The typical high school movie has a plot line that goes like this: Students collectively arrive at standards for deciding a status order for the group. Good looks, athleticism, and social skills typically form the standards by which each student is ranked. The high-status people form an in-group with a very strict social social boundary, keeping the majority of lower status students in the out-group. The cool people constantly pick on the nerds and remind the latter that they would like to join the in-group, but will never be allowed to do so. After considerable abuse, the nerds commiserate with one another and form a mutual support group. As the drama unfolds, the cool people turn out to be shallow and not very intelligent. The nerds, by contrast, reveal themselves to be deep, authentic, capable of true friendship, and above all intelligent. These qualities allow them to defeat the cool people at their own game (revenge of the nerds).
If you are flying to the West Coast this month with United Airlines, you are presented with the Briget Jones sequel. Just like the first film, it is a light romantic comedy. Competent writers were hired to put together a script that delivers the same kind of effects as the first movie. It is not profound in any sense of the word. The film feels over-engineered, except with regard to Bridget’s boyfriend Mark. The writers left him without any trace of character. You forget Bridge Jones II the moment you step out of the plane. If you are looking for a playful light romantic comedy, bring your DVD player on board and watch Renée Zellweger in Down with Love. If you want to see how good an actress Zwellweger you might want to watch her in the marvelous film Cold Mountain, which I reviewed on this page early last year.

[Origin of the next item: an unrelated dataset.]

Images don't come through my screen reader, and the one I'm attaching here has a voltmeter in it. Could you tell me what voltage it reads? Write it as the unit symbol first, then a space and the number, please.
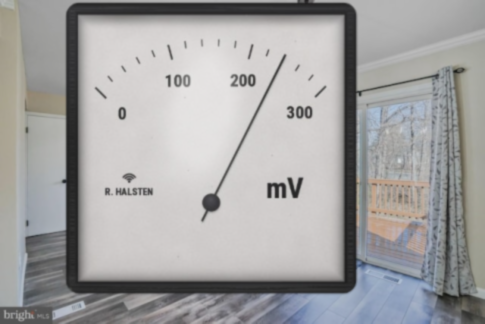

Men on Fire is the most fantastic thriller in years. It pulls off what most films of this genre lack: Emotional depth in the midst of an action-driven plot. Denzel Washington plays John Creasy, a retired CIA operative/contract killer whose conscience has got the better of him and led him to the whiskey bottle. Visiting a former comrade in Mexico, the old friend (Christopher Wallken) ropes him into the job of protecting the young daughter of a Mexican industrialist Samuel Ramires (Marc Anthony) whose American jet-set wife Lisa fears for the life of their daughter after Mexico City is caught in a wave of child-kidnappings. Creasy only reluctantly agrees to serve as the body guard of the nine-year-old Pita (Dakota Fanning) because he is afraid that the body of an alcoholic would be too weak to protect the girl. But Creasy has no idea how difficult Pita will make it for him to continue on the path that he has chosen.